Afin de déterminer ces groupes d'inventions, il convient d'analyser les éléments techniques restants qui ne font pas partie de l'objet commun identifié. Dans la plupart des cas, chaque groupe comprend plusieurs revendications. Ce regroupement s'effectue sur la base des problèmes techniques associés aux caractéristiques techniques restantes de chacune des revendications. Les revendications qui comportent des caractéristiques techniques restantes associées à un même problème technique sont réunies dans un seul groupe. Néanmoins, si le problème technique a été résolu de manière satisfaisante dans l'état de la technique, les revendications associées à ce même problème technique peuvent être placées dans différents groupes (cf. F‑V, 3.3.1(iii) c)).

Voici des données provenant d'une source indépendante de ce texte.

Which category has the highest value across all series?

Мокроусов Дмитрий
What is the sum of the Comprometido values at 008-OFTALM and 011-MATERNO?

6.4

Les problèmes techniques associés aux revendications doivent être formulés avec soin. Il ne suffit pas toujours d'analyser les caractéristiques techniques restantes de chaque revendication de manière isolée, et il peut donc être nécessaire d'analyser leur effet à la lumière de la revendication individuelle, considérée dans son ensemble, et de la description. Lorsque les problèmes techniques liés aux différentes inventions sont formulés dans le cadre de l'appréciation de l'unité d'invention, il convient d'éviter une approche trop étroite, puisque l'objectif est d'établir si les inventions peuvent présenter un point commun. Il est donc souvent nécessaire de redéfinir les problèmes très spécifiques associés à chacune des revendications pour parvenir à un problème plus général, tout en tenant compte du contexte dans lequel les caractéristiques pertinentes sont exposées.
Aux fins du regroupement, il est indifférent que l'objet des revendications ou des caractéristiques techniques restantes des revendications soit nouveau ou qu'il implique une activité inventive par rapport à l'état de la technique disponible. Cependant, cette question est pertinente pour déterminer s'il convient d'inviter le demandeur à acquitter une taxe de recherche additionnelle pour une pluralité d'inventions (cf. F‑V, 4).
Si les problèmes associés aux différents groupes d'inventions sont connus dans l'état de la technique disponible ou diffèrent les uns des autres, l'absence d'unité constatée à l'étape ii) est confirmée.